Parizeau de retour à l'Assemblée nationale

Antoine Robitaille | Agence QMI
Dévoiler une statue politique est un geste éminemment risqué.
Lorsque j'ai aperçu, hier matin, au bout de la rue qui porte son nom, le monument tout emballé de Jacques Parizeau, qui sera dévoilée aujourd'hui, une anecdote m'est revenue à l'esprit.
19 octobre 2006: jour d'inauguration d'un autre bronze de premier ministre, celui de Robert Bourassa.
Jacques Parizeau y était. Lucien Bouchard, qui venait de faire sa célèbre déclaration sur la productivité des Québécois, à ses yeux trop faible, aussi.
Agglutinés autour de Monsieur, les reporters demandent au grand économiste ce qu'il en pense: «Une fois de plus, les Québécois ont déçu M. Bouchard. Une fois de plus. Je trouve ça dommage.» Piqué, Bouchard rétorquera plus tard: «M. Parizeau m'a lui-même beaucoup déçu un certain soir d'octobre 1995.»
La cérémonie pour Bourassa? Éclipsée. Son rictus sur le bronze (du sculpteur Jules Lasalle, qui co-signe celui de Parizeau) donnait l'impression que l'ancien chef libéral s'amusait des querelles déchirant ses «amis d'en face».
Risques
Il y a toujours un risque à se souvenir. Certains, réduisant le géant Parizeau à «l'argent et les votes ethniques», rechigneront à le voir accéder ainsi à la postérité.
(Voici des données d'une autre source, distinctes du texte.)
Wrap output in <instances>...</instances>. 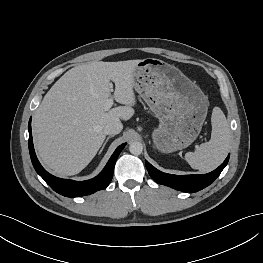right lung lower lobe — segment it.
Here are the masks:
<instances>
[{
    "instance_id": "right-lung-lower-lobe-1",
    "label": "right lung lower lobe",
    "mask_w": 263,
    "mask_h": 263,
    "mask_svg": "<svg viewBox=\"0 0 263 263\" xmlns=\"http://www.w3.org/2000/svg\"><path fill=\"white\" fill-rule=\"evenodd\" d=\"M29 130V152L32 164L36 170V172L45 180V182L57 193L66 196V197H79L85 196L96 191L105 189L111 182L115 162L125 147V143L120 145L111 158L109 159L108 163L102 170V172L93 179L86 180V181H73L68 179H61L57 178L51 174H49L39 163L33 146L32 140V131H31V119L29 120L28 125Z\"/></svg>"
}]
</instances>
Ils ajouteront peut-être qu'il fut un premier ministre éphémère (moins de 2 ans). Me faisant l'avocat du diable, je soumets ces arguments au biographe Pierre Duchesne. Il s'anime: «Mais Parizeau, c'est un engagement sur des décennies, dès les années 1960 pour l'État du Québec.» Il fut aussi un «grand parlementaire» et un des «plus grands ministres des Finances de l'histoire du Québec». Sans compter ceci: comme chef de gouvernement, il passa à deux cheveux d'un Oui gagnant.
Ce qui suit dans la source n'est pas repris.